## WHAT YOU NEED TO DO
Convert the text lines from all the items below into a single numbered list, omitting any blank lines. Exclude the pictures from your output.
══════════
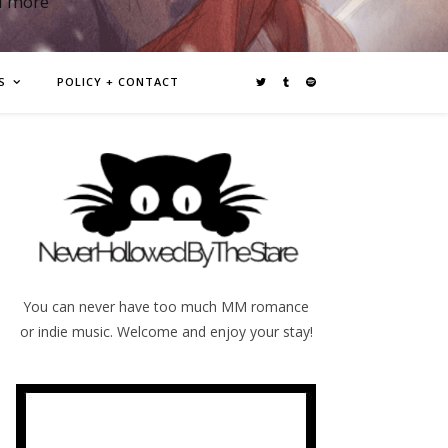
d more
S
POLICY + CONTACT
You can never have too much MM romance
or indie music. Welcome and enjoy your stay!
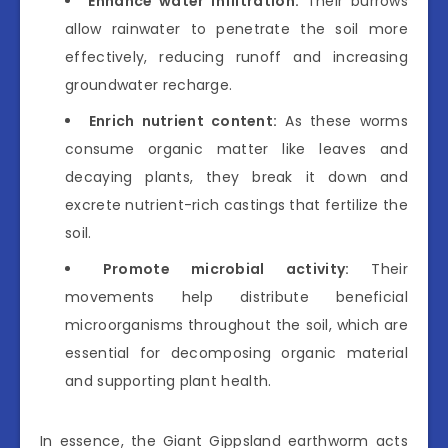
Enhance water infiltration:
Their burrows
allow rainwater to penetrate the soil more
effectively, reducing runoff and increasing
groundwater recharge.
Enrich nutrient content:
As these worms
consume organic matter like leaves and
decaying plants, they break it down and
excrete nutrient-rich castings that fertilize the
soil.
Promote microbial activity:
Their
movements help distribute beneficial
microorganisms throughout the soil, which are
essential for decomposing organic material
and supporting plant health.
In essence, the Giant Gippsland earthworm acts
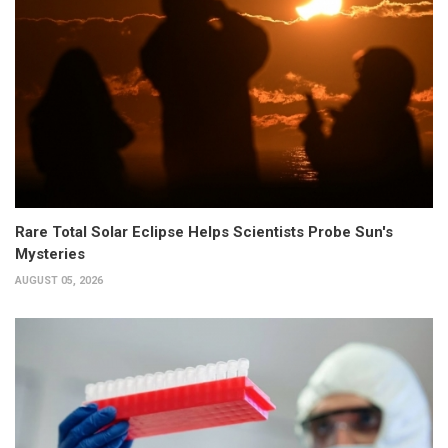
Rare Total Solar Eclipse Helps Scientists Probe Sun's
Mysteries
AUGUST 05, 2026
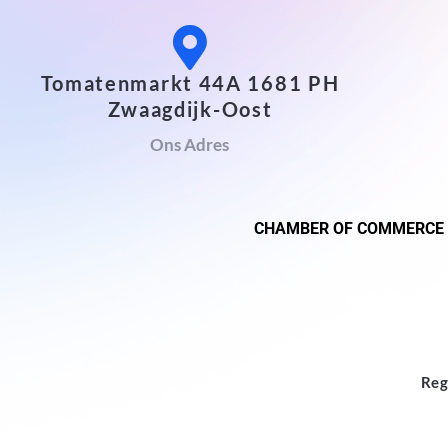
Tomatenmarkt 44A 1681 PH
Zwaagdijk-Oost
Ons Adres
CHAMBER OF COMMERCE
Reg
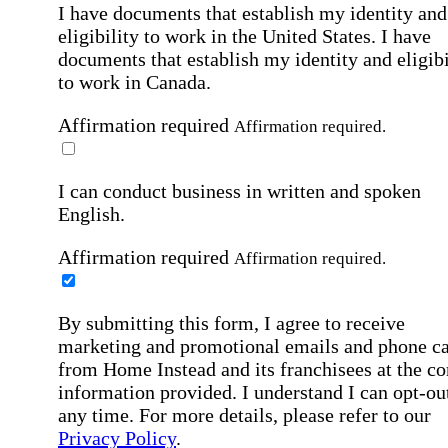
I have documents that establish my identity and
eligibility to work in the United States.
I have
documents that establish my identity and eligibi
to work in Canada.
Affirmation required
Affirmation required.
I can conduct business in written and spoken
English.
Affirmation required
Affirmation required.
By submitting this form, I agree to receive
marketing and promotional emails and phone ca
from Home Instead and its franchisees at the co
information provided. I understand I can opt-out
any time. For more details, please refer to our
Privacy Policy
.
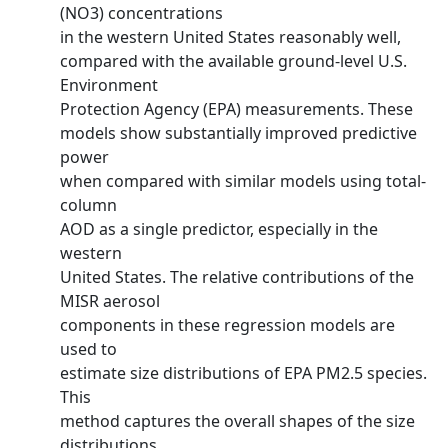
(NO3) concentrations
in the western United States reasonably well,
compared with the available ground-level U.S.
Environment
Protection Agency (EPA) measurements. These
models show substantially improved predictive
power
when compared with similar models using total-
column
AOD as a single predictor, especially in the
western
United States. The relative contributions of the
MISR aerosol
components in these regression models are
used to
estimate size distributions of EPA PM2.5 species.
This
method captures the overall shapes of the size
distributions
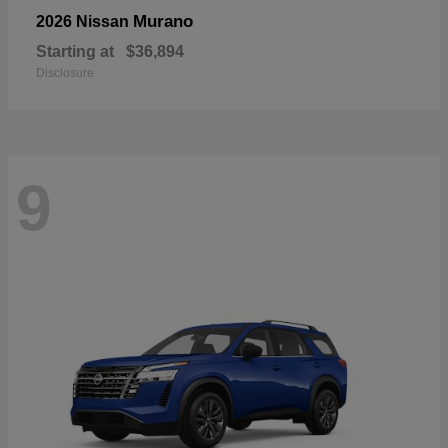
Murano
2026 Nissan
Starting at
$36,894
Disclosure
9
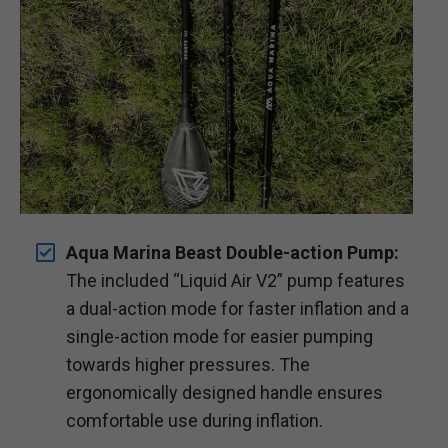
Aqua Marina Beast Double-action Pump:
The included “Liquid Air V2” pump features
a dual-action mode for faster inflation and a
single-action mode for easier pumping
towards higher pressures. The
ergonomically designed handle ensures
comfortable use during inflation.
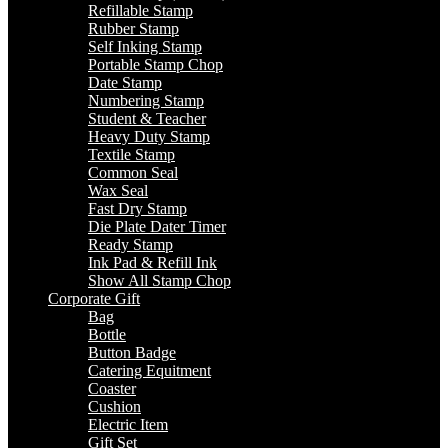
Refillable Stamp
Rubber Stamp
Self Inking Stamp
Portable Stamp Chop
Date Stamp
Numbering Stamp
Student & Teacher
Heavy Duty Stamp
Textile Stamp
Common Seal
Wax Seal
Fast Dry Stamp
Die Plate Dater Timer
Ready Stamp
Ink Pad & Refill Ink
Show All Stamp Chop
Corporate Gift
Bag
Bottle
Button Badge
Catering Equitment
Coaster
Cushion
Electric Item
Gift Set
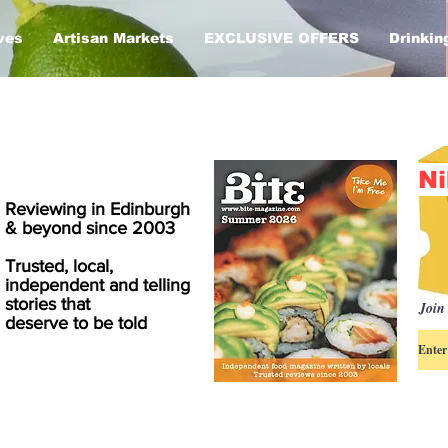
ves
Artisan Markets
EXCLUSIVE OFFERS
Drinkin
Ni
Reviewing in Edinburgh
& beyond since 2003
Trusted, local,
independent and telling
stories that
Join 
deserve to be told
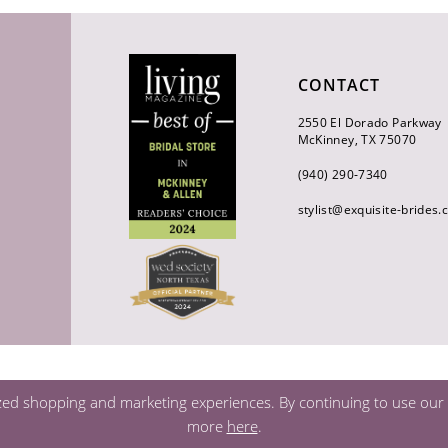
CONTACT
2550 El Dorado Parkway
McKinney, TX 75070
(940) 290‑7340
stylist@exquisite-brides
zed shopping and marketing experiences. By continuing to use our s
more
here
.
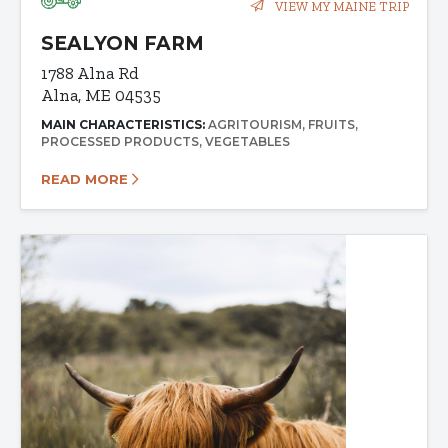
VIEW MY MAINE TRIP
SEALYON FARM
1788 Alna Rd
Alna, ME 04535
MAIN CHARACTERISTICS:
AGRITOURISM
FRUITS
PROCESSED PRODUCTS
VEGETABLES
READ MORE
══════════
## SOLUTION FOR THIS PROBLEM
1. d more
2. S
3. POLICY + CONTACT
4. You can never have too much MM romance
5. or indie music. Welcome and enjoy your stay!
6. Enhance water infiltration:
7. Their burrows
8. allow rainwater to penetrate the soil more
9. effectively, reducing runoff and increasing
10. groundwater recharge.
11. Enrich nutrient content:
12. As these worms
13. consume organic matter like leaves and
14. decaying plants, they break it down and
15. excrete nutrient-rich castings that fertilize the
16. soil.
17. Promote microbial activity:
18. Their
19. movements help distribute beneficial
20. microorganisms throughout the soil, which are
21. essential for decomposing organic material
22. and supporting plant health.
23. In essence, the Giant Gippsland earthworm acts
24. Rare Total Solar Eclipse Helps Scientists Probe Sun's
25. Mysteries
26. AUGUST 05, 2026
27. Tomatenmarkt 44A 1681 PH
28. Zwaagdijk-Oost
29. Ons Adres
30. CHAMBER OF COMMERCE
31. Reg
32. I have documents that establish my identity and
33. eligibility to work in the United States.
34. I have
35. documents that establish my identity and eligibi
36. to work in Canada.
37. Affirmation required
38. Affirmation required.
39. I can conduct business in written and spoken
40. English.
41. Affirmation required
42. Affirmation required.
43. By submitting this form, I agree to receive
44. marketing and promotional emails and phone ca
45. from Home Instead and its franchisees at the co
46. information provided. I understand I can opt-out
47. any time. For more details, please refer to our
48. Privacy Policy
49. .
50. (NO3) concentrations
51. in the western United States reasonably well,
52. compared with the available ground-level U.S.
53. Environment
54. Protection Agency (EPA) measurements. These
55. models show substantially improved predictive
56. power
57. when compared with similar models using total-
58. column
59. AOD as a single predictor, especially in the
60. western
61. United States. The relative contributions of the
62. MISR aerosol
63. components in these regression models are
64. used to
65. estimate size distributions of EPA PM2.5 species.
66. This
67. method captures the overall shapes of the size
68. distributions
69. Murano
70. 2026 Nissan
71. Starting at
72. $36,894
73. Disclosure
74. 9
75. Aqua Marina Beast Double-action Pump:
76. The included “Liquid Air V2” pump features
77. a dual-action mode for faster inflation and a
78. single-action mode for easier pumping
79. towards higher pressures. The
80. ergonomically designed handle ensures
81. comfortable use during inflation.
82. Refillable Stamp
83. Rubber Stamp
84. Self Inking Stamp
85. Portable Stamp Chop
86. Date Stamp
87. Numbering Stamp
88. Student & Teacher
89. Heavy Duty Stamp
90. Textile Stamp
91. Common Seal
92. Wax Seal
93. Fast Dry Stamp
94. Die Plate Dater Timer
95. Ready Stamp
96. Ink Pad & Refill Ink
97. Show All Stamp Chop
98. Corporate Gift
99. Bag
100. Bottle
101. Button Badge
102. Catering Equitment
103. Coaster
104. Cushion
105. Electric Item
106. Gift Set
107. ves
108. Artisan Markets
109. EXCLUSIVE OFFERS
110. Drinkin
111. Ni
112. Reviewing in Edinburgh
113. & beyond since 2003
114. Trusted, local,
115. independent and telling
116. stories that
117. Join 
118. deserve to be told
119. CONTACT
120. 2550 El Dorado Parkway
121. McKinney, TX 75070
122. (940) 290‑7340
123. stylist@exquisite-brides
124. zed shopping and marketing experiences. By continuing to use our s
125. more
126. here
127. .
128. VIEW MY MAINE TRIP
129. SEALYON FARM
130. 1788 Alna Rd
131. Alna, ME 04535
132. MAIN CHARACTERISTICS:
133. AGRITOURISM
134. FRUITS
135. PROCESSED PRODUCTS
136. VEGETABLES
137. READ MORE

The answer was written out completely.